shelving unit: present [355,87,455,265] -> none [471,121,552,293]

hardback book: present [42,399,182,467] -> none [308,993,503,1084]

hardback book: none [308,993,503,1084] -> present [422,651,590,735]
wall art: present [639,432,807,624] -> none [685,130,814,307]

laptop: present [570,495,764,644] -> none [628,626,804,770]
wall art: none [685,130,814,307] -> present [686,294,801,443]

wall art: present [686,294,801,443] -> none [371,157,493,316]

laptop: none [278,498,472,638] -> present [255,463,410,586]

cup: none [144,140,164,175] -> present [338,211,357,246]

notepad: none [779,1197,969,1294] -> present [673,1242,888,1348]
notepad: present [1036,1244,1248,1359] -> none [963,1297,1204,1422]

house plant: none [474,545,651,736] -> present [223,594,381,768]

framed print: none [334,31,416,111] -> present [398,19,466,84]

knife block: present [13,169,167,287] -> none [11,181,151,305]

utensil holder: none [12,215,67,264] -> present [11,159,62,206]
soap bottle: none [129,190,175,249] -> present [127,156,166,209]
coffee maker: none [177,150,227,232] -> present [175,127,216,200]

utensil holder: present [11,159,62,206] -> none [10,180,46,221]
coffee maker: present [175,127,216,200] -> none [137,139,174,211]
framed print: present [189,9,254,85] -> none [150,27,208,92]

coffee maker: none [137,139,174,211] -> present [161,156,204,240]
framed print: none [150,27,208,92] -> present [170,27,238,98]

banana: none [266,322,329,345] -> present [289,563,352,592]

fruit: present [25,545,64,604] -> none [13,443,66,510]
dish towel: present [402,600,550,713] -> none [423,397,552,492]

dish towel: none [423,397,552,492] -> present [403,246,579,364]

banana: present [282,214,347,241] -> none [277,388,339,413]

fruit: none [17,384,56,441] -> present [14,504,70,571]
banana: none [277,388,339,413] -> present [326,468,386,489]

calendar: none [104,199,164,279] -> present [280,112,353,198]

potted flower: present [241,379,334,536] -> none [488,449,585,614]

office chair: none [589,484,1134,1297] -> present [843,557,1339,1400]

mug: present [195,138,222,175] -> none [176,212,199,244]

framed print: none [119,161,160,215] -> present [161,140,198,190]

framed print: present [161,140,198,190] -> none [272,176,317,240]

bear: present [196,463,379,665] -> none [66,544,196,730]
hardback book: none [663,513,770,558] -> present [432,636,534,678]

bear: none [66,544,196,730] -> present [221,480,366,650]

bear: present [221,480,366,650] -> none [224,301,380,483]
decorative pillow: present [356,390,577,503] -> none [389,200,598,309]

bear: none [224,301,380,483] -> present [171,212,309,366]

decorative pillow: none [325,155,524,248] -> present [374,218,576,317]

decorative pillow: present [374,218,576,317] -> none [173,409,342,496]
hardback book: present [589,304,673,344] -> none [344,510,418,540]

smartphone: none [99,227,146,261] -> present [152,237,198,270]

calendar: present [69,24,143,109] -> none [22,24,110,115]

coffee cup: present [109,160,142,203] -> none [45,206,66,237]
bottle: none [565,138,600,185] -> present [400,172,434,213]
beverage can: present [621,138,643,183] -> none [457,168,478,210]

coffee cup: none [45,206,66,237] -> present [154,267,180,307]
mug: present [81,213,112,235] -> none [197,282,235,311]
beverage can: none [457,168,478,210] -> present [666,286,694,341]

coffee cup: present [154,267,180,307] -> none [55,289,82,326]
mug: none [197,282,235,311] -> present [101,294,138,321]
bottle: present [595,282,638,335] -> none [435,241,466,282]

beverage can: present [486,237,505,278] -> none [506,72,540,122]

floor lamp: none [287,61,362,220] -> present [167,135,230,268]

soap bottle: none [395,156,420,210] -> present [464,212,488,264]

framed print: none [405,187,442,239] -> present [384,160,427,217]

· · ·

**EXERCISE INSTRUCTIONS**
Reproduce, please, the lines of the material from its first line down to the line containing "notepad: none [779,1197,969,1294]", keeping both ends and nothing beyond them.

**REPLY TO THE TASK**
shelving unit: present [355,87,455,265] -> none [471,121,552,293]

hardback book: present [42,399,182,467] -> none [308,993,503,1084]

hardback book: none [308,993,503,1084] -> present [422,651,590,735]
wall art: present [639,432,807,624] -> none [685,130,814,307]

laptop: present [570,495,764,644] -> none [628,626,804,770]
wall art: none [685,130,814,307] -> present [686,294,801,443]

wall art: present [686,294,801,443] -> none [371,157,493,316]

laptop: none [278,498,472,638] -> present [255,463,410,586]

cup: none [144,140,164,175] -> present [338,211,357,246]

notepad: none [779,1197,969,1294] -> present [673,1242,888,1348]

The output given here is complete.